Execution Parameters
--
(future work)
The REST server can be configured with multiple pools of executors. For instance, it might be helpful to run certain
jobs on slurm with a specific set of restrictions, or allow for local execution as well as execution on a slurm cluster.
`executionParameters` is a member passed in that alters how the DAG is executed.
| Attribute | Description |
|-----------|-------------|
| pool | Names the executor the DAG should run on |
| poolParameters | Any parameters the executor accepts that might modify how a task is run |
Default Job Values
------------------
A DAG can be submitted with the extra section `jobDefaults`. These values will be used to fill in default values for all
tasks if they aren't overridden.
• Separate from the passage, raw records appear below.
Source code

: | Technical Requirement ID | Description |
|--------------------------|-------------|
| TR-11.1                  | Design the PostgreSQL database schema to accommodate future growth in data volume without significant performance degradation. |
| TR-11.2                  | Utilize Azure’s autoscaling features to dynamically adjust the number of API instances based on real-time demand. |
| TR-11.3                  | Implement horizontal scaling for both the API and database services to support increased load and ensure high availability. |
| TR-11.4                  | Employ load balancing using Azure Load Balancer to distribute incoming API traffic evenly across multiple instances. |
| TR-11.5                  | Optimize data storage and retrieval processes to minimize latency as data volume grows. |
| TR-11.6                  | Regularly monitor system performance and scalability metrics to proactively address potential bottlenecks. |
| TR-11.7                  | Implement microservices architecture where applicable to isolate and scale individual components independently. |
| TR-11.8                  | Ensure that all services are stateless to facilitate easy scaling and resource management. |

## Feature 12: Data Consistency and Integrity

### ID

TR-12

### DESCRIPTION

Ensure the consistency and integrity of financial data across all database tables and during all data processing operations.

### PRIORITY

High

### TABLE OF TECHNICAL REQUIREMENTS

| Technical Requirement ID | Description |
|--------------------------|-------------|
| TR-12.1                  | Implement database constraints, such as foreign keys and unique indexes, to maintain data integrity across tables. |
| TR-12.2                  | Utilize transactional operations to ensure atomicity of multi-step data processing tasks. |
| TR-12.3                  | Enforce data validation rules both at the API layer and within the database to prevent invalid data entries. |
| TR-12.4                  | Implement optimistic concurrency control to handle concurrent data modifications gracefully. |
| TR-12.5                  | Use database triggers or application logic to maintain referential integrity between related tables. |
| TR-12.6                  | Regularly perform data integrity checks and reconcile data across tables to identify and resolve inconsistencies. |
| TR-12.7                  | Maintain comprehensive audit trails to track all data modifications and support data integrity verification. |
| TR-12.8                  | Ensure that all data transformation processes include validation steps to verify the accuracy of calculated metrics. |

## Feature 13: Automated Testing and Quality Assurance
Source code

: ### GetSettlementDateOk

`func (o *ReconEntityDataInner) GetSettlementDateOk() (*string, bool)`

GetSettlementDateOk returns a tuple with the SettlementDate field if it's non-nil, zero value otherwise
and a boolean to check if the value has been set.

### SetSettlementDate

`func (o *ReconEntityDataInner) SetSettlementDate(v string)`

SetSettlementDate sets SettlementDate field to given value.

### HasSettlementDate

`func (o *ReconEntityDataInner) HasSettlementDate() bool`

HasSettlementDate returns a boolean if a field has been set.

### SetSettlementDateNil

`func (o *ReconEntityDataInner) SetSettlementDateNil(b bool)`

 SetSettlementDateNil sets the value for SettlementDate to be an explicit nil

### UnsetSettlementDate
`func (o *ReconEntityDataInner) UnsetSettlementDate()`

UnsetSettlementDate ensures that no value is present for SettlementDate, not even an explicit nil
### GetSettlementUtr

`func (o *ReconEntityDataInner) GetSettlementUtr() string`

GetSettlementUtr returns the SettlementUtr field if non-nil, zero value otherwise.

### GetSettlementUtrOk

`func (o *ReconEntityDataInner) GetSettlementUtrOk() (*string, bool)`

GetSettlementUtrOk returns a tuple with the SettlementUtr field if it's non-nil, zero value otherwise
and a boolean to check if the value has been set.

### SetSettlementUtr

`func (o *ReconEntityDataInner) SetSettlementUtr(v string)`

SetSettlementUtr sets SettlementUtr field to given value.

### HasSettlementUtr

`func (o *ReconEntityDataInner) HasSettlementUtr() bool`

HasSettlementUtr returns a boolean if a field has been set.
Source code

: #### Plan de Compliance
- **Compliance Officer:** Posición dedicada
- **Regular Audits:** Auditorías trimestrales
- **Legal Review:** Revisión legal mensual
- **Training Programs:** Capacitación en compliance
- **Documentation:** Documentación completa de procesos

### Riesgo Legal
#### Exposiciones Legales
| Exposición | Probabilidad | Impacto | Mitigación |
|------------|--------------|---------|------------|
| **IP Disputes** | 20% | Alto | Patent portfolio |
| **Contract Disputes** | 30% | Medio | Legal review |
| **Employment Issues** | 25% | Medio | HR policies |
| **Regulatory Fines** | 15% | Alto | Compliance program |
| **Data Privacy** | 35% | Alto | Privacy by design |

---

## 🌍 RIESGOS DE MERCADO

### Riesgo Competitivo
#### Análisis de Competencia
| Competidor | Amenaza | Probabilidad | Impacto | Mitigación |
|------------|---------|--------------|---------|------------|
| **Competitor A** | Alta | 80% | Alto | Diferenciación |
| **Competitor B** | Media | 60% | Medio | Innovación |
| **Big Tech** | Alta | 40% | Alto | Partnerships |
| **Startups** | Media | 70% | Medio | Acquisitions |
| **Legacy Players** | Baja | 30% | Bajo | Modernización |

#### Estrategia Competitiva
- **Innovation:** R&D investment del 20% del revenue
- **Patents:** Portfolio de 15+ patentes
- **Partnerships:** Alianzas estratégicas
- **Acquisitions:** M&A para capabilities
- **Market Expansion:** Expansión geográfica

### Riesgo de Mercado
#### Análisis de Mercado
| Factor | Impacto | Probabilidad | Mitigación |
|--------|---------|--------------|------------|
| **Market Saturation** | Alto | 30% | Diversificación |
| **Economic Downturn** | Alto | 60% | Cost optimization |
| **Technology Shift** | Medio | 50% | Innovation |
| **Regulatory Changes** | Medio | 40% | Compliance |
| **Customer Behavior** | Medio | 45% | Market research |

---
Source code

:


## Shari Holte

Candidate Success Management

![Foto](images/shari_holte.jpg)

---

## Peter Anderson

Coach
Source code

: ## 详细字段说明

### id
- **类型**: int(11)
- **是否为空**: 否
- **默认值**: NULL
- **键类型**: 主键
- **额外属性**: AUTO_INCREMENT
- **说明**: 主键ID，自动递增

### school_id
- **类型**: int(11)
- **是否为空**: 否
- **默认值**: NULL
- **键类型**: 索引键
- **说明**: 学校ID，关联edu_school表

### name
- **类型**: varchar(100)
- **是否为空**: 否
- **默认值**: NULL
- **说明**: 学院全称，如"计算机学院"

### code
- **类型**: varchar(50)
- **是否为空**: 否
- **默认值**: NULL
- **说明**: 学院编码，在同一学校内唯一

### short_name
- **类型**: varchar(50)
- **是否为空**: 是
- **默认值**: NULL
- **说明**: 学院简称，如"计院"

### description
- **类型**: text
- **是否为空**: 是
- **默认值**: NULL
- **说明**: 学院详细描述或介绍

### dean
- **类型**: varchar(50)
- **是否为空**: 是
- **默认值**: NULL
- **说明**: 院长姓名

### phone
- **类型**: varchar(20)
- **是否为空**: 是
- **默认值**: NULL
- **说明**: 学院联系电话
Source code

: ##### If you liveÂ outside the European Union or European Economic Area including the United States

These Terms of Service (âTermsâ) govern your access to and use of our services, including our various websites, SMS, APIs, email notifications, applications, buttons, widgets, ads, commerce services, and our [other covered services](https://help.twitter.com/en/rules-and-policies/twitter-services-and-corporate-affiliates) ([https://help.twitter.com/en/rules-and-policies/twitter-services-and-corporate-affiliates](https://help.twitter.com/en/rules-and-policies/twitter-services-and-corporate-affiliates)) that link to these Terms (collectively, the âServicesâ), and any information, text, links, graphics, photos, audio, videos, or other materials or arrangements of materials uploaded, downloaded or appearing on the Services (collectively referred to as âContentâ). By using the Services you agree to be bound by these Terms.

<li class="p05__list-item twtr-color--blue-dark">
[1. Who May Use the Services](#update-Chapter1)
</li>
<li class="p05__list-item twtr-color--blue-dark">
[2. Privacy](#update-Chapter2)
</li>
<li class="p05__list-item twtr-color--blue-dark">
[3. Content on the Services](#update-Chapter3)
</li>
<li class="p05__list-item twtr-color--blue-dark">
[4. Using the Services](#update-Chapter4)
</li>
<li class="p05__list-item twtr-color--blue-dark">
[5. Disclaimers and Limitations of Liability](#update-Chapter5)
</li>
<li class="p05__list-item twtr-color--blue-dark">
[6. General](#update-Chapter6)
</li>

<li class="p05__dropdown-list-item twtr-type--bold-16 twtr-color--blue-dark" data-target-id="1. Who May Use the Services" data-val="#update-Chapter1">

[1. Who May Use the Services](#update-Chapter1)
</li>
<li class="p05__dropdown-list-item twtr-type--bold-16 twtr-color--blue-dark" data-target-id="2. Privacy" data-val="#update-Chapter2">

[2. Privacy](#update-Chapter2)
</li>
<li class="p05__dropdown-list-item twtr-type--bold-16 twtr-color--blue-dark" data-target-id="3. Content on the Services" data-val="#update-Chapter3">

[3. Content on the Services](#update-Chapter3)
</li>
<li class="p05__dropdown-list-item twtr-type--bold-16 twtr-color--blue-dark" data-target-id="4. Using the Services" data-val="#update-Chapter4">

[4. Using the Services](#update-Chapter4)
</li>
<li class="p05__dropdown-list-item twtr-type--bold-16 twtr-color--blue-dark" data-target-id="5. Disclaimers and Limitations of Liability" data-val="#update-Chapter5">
This can be useful for cases like Slurm execution, where tasks will share default
memory and runtime requirements.
Executors
=========
Different executors require different structures for the `job` task member.
Local Executor (ForkingTaskExecutor)
------------------------------------
The ForkingTaskExecutor runs tasks on the local box, forking to run the task, and using threads to monitor completion
and capture output.
| Field | Sample | Description |
|---------|--------|--------------|
| command | `[ "/usr/bin/echo", "param1" ]` | The command to run on a slurm host |
Slurm Executor (SlurmTaskExecutor)
----------------------------------
The slurm executor requires that the daggy server be running on a node capable of submitting jobs.
To enable slurm support use `cmake -DDAGGY_ENABLE_SLURM=ON ..` when configuring the project.
Required `job` config values:
| Field | Sample | Description |
|---------|--------|--------------|
| command | `[ "/usr/bin/echo", "param1" ]` | The command to run on a slurm host |
| minCPUs | `"1"` | Minimum number of CPUs required |
| minMemoryMB | `"1"` | Minimum memory required, in MB |
| minTmpDiskMB | `"1"` | Minimum temporary disk required, in MB |
| priority | `"100"` | Slurm priority |
| timeLimitSeconds | `"100"` | Number of seconds to allow the job to run for |
| userID | `"1002"` | Numeric UID that the job should run as |
| workDir | `"/tmp/"` | Directory to use for work |
| tmpDir | `"/tmp/"` | Directory to use for temporary files, as well as stdout/stderr capture |
Daggy will submit the `command` to run, capturing the output in `${tmpDir}/${taskName}_{RANDOM}.{stderr,stdout}` . Those
files will then be read after the task has completed, and stored in the AttemptRecord for later retrieval.
For this reason, it's important that the `tmpDir` directory **be readable by the daggy engine**. i.e in a distributed
environment, it should be a shared filesystem. If this isn't the case, the job output will not be captured by daggy,
although it will still be available wherever it was written by slurm.